**Problem**:
Render all the entries below as a JSON list of strings, one string per line, with blank lines skipped. Leave the pictures out.

**Materials provided**:

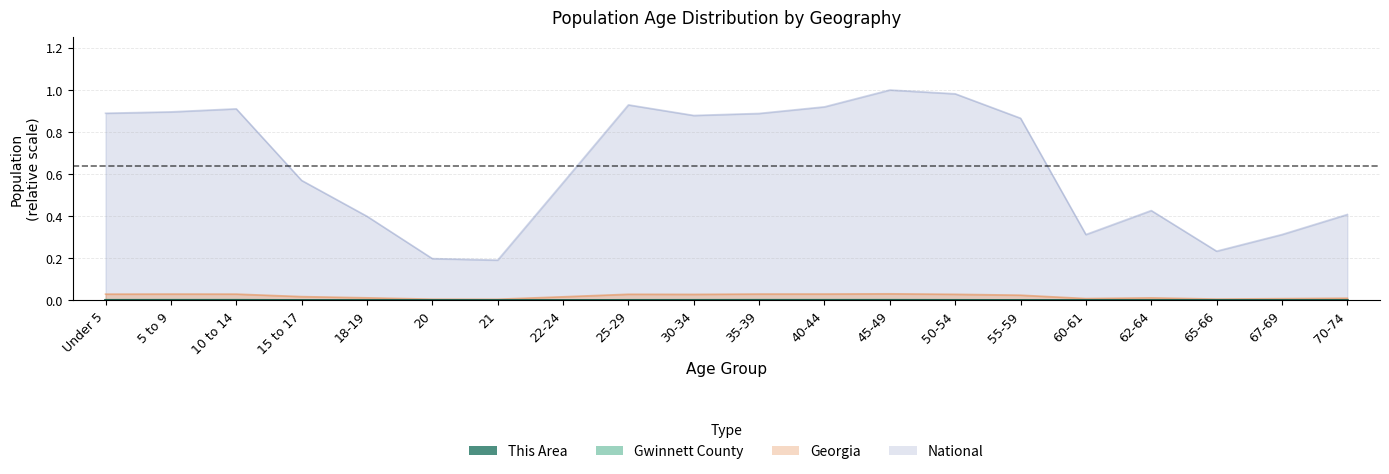

At which category does Georgia reach its first local valley?

21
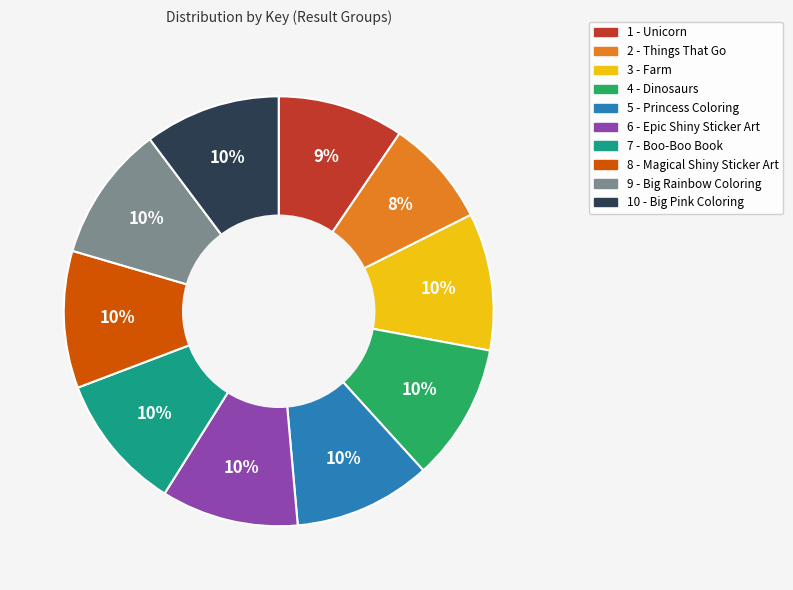

Which category has the smallest portion of the pie?

2 - Things That Go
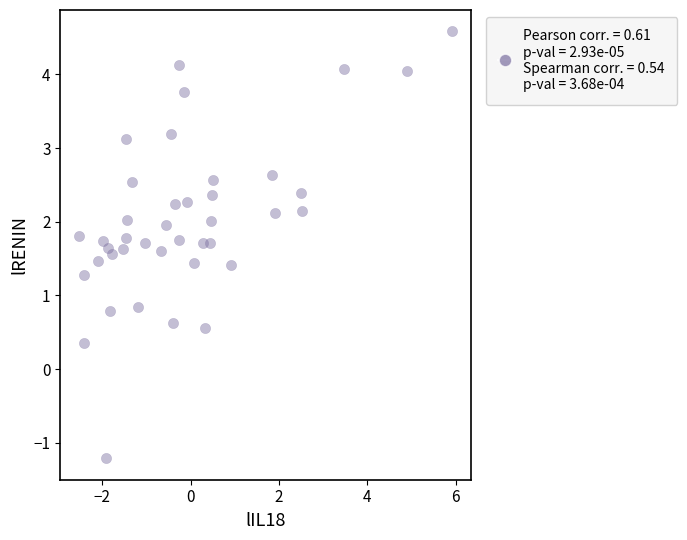

What is the range of X values (max minus min)?

8.4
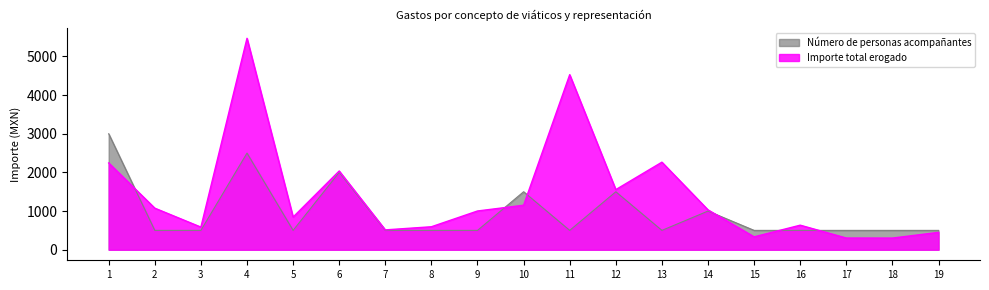

How many times do Número de personas acompañantes and Importe total erogado cross each other?

6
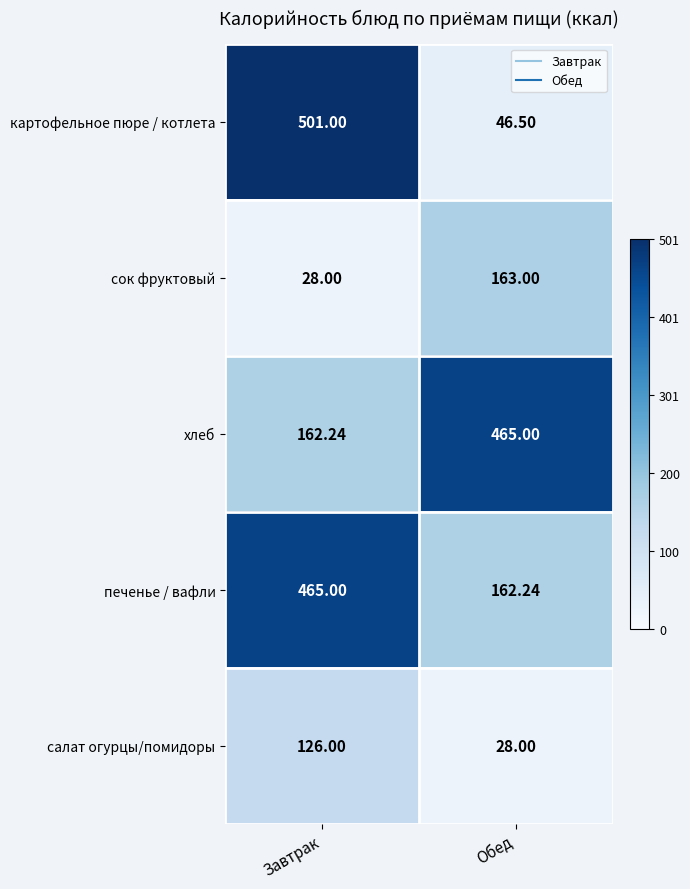

Rank the categories by хлеб value from highest to lowest.

Обед, Завтрак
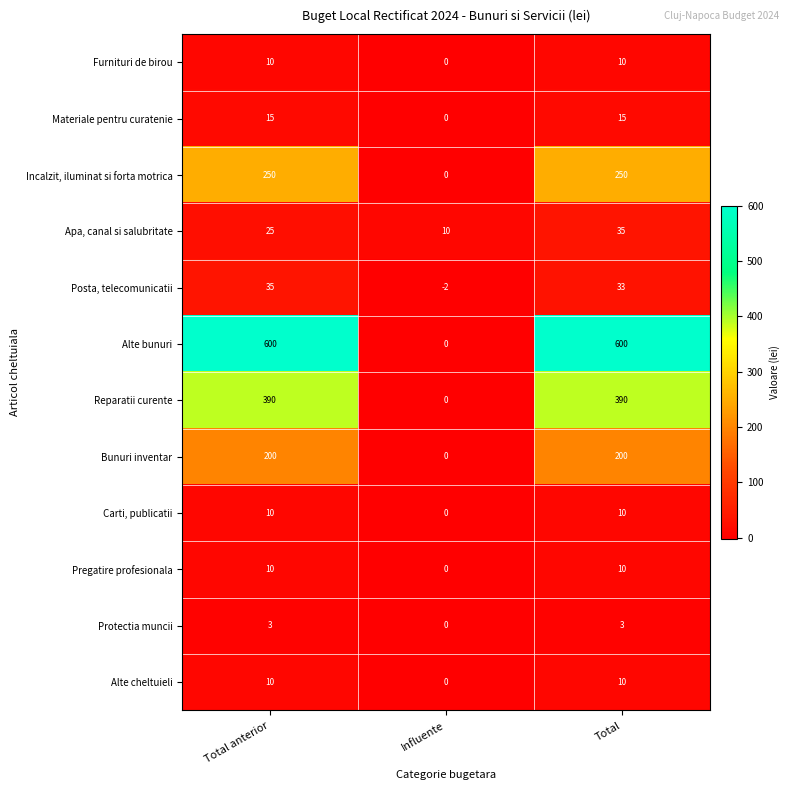

What is the difference between the maximum and minimum values in the Reparatii curente series?

390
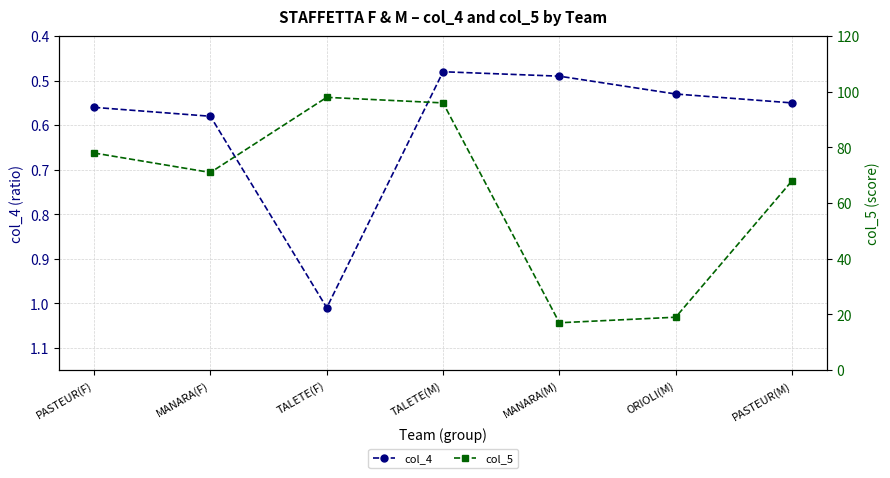

Reading left to right, list all the values displayed in this chart.

col_4: PASTEUR(F)=0.6	MANARA(F)=0.6	TALETE(F)=1.0	TALETE(M)=0.5	MANARA(M)=0.5	ORIOLI(M)=0.5	PASTEUR(M)=0.6
col_5: PASTEUR(F)=78.0	MANARA(F)=71.0	TALETE(F)=98.0	TALETE(M)=96.0	MANARA(M)=17.0	ORIOLI(M)=19.0	PASTEUR(M)=68.0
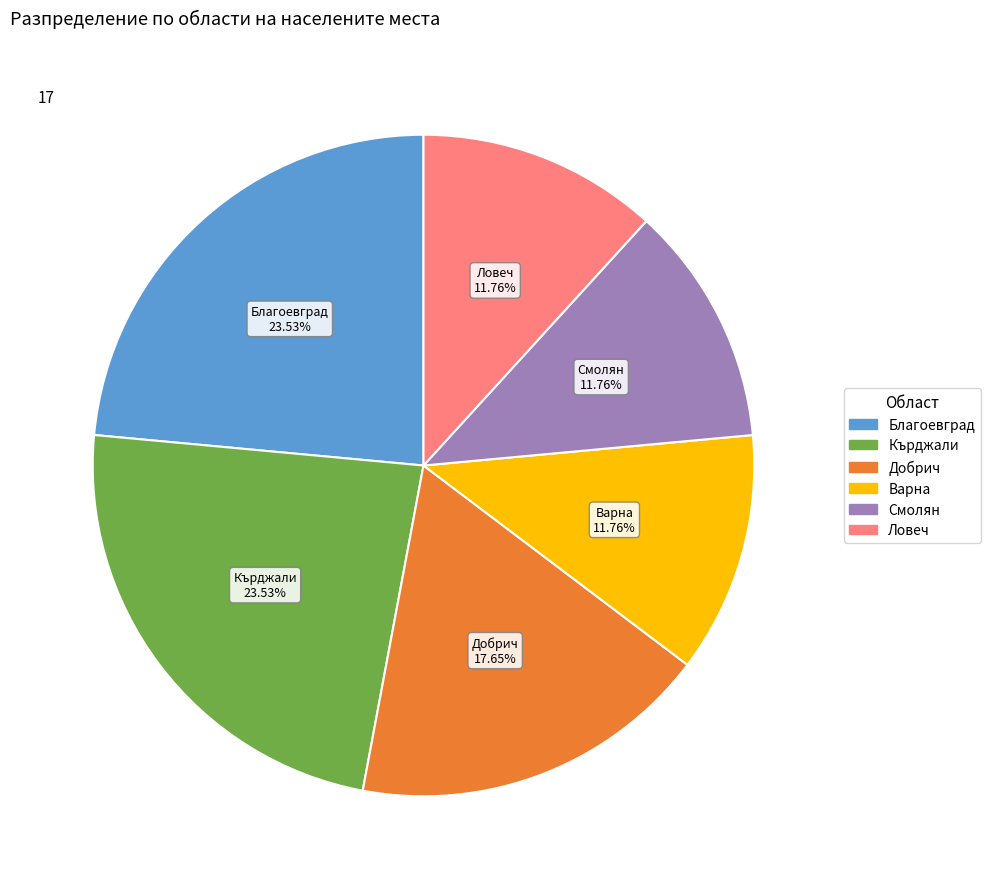

Does any single category account for the majority?

No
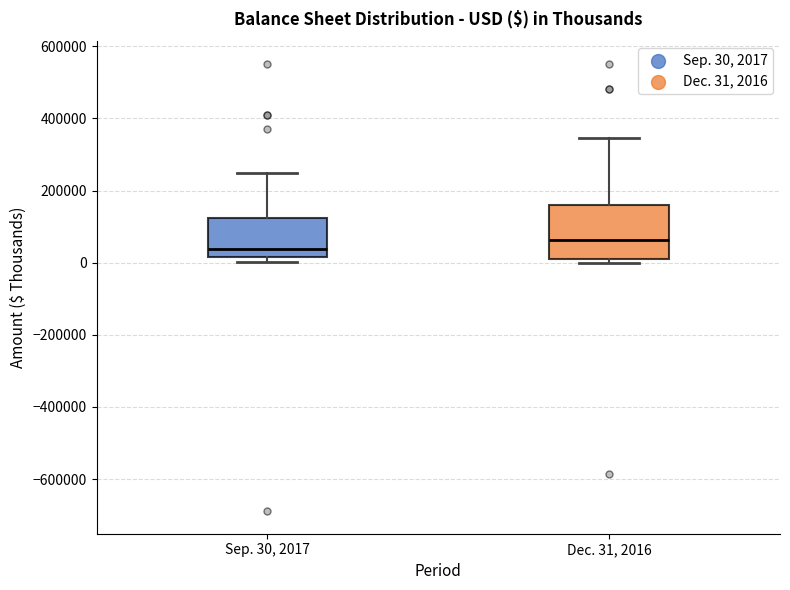

Where does the median line of the box for Dec. 31, 2016 sit on the y-axis? The values are not printed on the chart, so give them approximately, as read against the axis.

60000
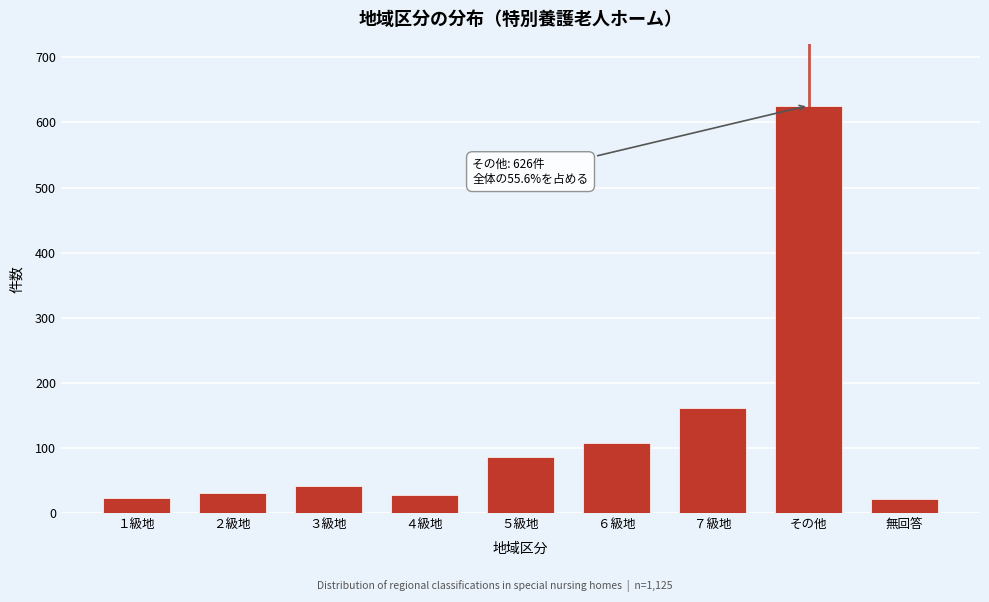

What is the change in value from ３級地 to ６級地?

+67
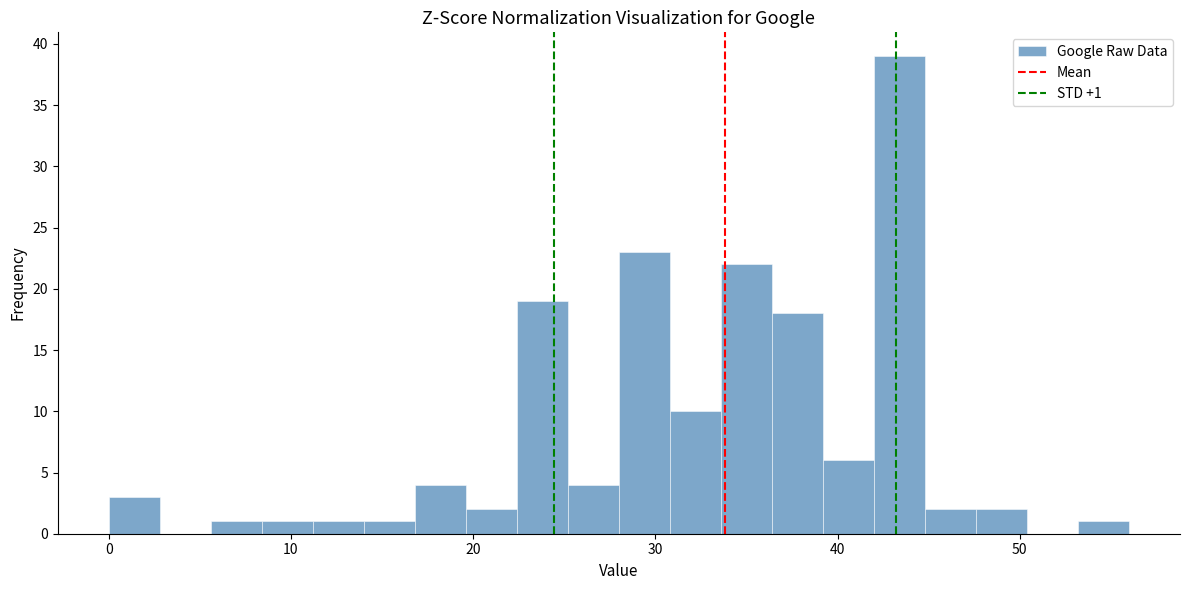

Read against the x-axis, roughly where is the centre of the tallest bar?

43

**Written reply**:
[
  "At which category does Georgia reach its first local valley?",
  "21",
  "Which category has the smallest portion of the pie?",
  "2 - Things That Go",
  "What is the range of X values (max minus min)?",
  "8.4",
  "How many times do Número de personas acompañantes and Importe total erogado cross each other?",
  "6",
  "Rank the categories by хлеб value from highest to lowest.",
  "Обед, Завтрак",
  "What is the difference between the maximum and minimum values in the Reparatii curente series?",
  "390",
  "Reading left to right, list all the values displayed in this chart.",
  "col_4: PASTEUR(F)=0.6\tMANARA(F)=0.6\tTALETE(F)=1.0\tTALETE(M)=0.5\tMANARA(M)=0.5\tORIOLI(M)=0.5\tPASTEUR(M)=0.6",
  "col_5: PASTEUR(F)=78.0\tMANARA(F)=71.0\tTALETE(F)=98.0\tTALETE(M)=96.0\tMANARA(M)=17.0\tORIOLI(M)=19.0\tPASTEUR(M)=68.0",
  "Does any single category account for the majority?",
  "No",
  "Where does the median line of the box for Dec. 31, 2016 sit on the y-axis? The values are not printed on the chart, so give them approximately, as read against the axis.",
  "60000",
  "What is the change in value from ３級地 to ６級地?",
  "+67",
  "Read against the x-axis, roughly where is the centre of the tallest bar?",
  "43"
]